EXERCISE PROMPT: According to the leukemia study abstract below, which gene encodes DNA polymerase theta?

STUDY TEXT:
-*-*-

Simultaneous Targeting of DNA Polymerase Theta and PARP1 or RAD52 Triggers Dual Synthetic Lethality in Homologous Recombination–Deficient Leukemia Cells

Katherine Sullivan-Reed, Monika M. Toma, Malgorzata Drzewiecka, Margaret Nieborowska-Skorska, Reza Nejati, Adam Karami, Mariusz A. Wasik, Tomasz Sliwinski, Tomasz Skorski

Research output: Contribution to journalArticlepeer-review

3 Scopus citations

Abstract

DNA polymerase theta (Polq, encoded by POLQ gene) plays an essential role in Polq-mediated end-joining (TMEJ) of DNA double-strand breaks (DSB). Inhibition of Polq is synthetic lethal in homologous recombination (HR)-deficient tumor cells. However, DSBs can be also repaired by PARP1 and RAD52-mediated mechanisms. Because leukemia cells accumulate spontaneous DSBs, we tested if simultaneous targeting of Polq and PARP1 or RAD52 enhance the synthetic lethal effect in HR-deficient leukemia cells. Transformation potential of the oncogenes inducing BRCA1/2-deficiency (BCR-ABL1 and AML1-ETO) was severely limited in Polq-/-;Parp1-/- and Polq-/-;Rad52-/- cells when compared with single knockouts, which was associated with accumulation of DSBs. Small-molecule inhibitor of Polq (Polqi) when combined with PARP or RAD52 inhibitors (PARPi, RAD52i) caused accumulation of DSBs and exerted increased effect against HR-deficient leukemia and myeloproliferative neoplasm cells. Implications: In conclusion, we show that PARPi or RAD52i might improve therapeutic effect of Polqi against HR-deficient leukemias.

-*-*-

(Collected data)
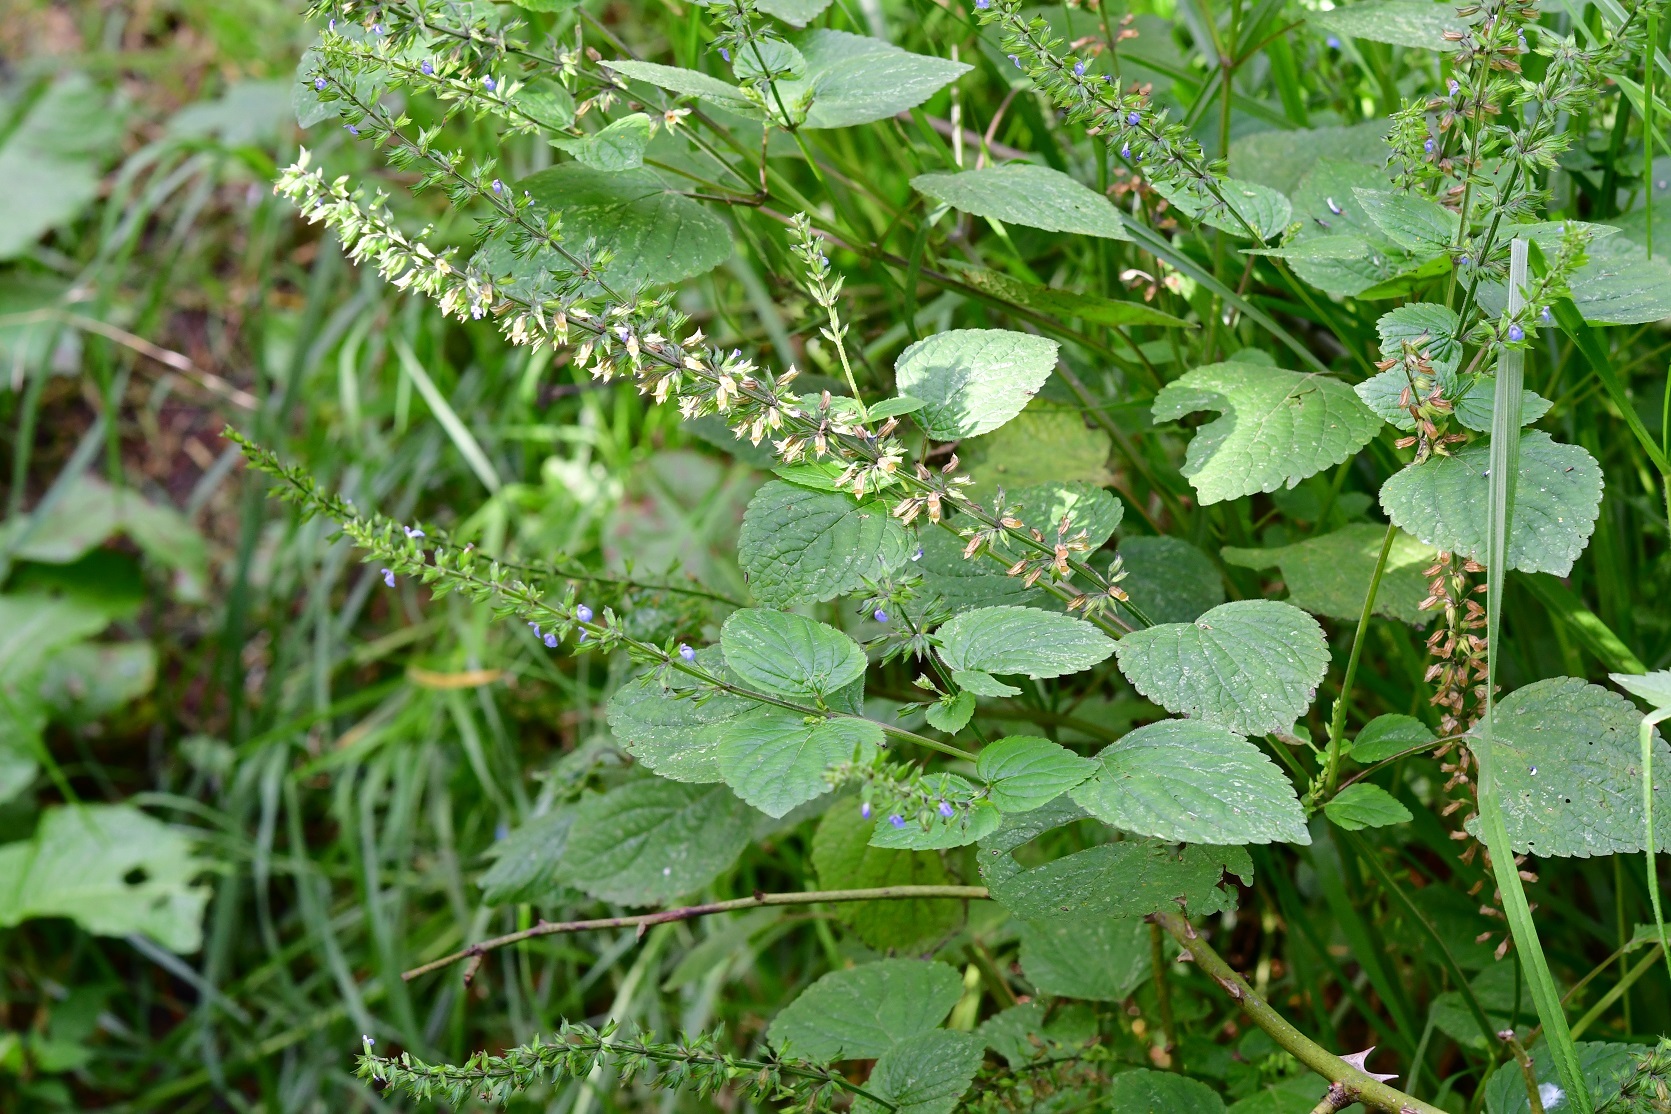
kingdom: Plantae
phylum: Tracheophyta
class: Magnoliopsida
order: Lamiales
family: Lamiaceae
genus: Salvia
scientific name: Salvia tiliifolia
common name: Lindenleaf sage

-*-*-

ANSWER SECTION: POLQ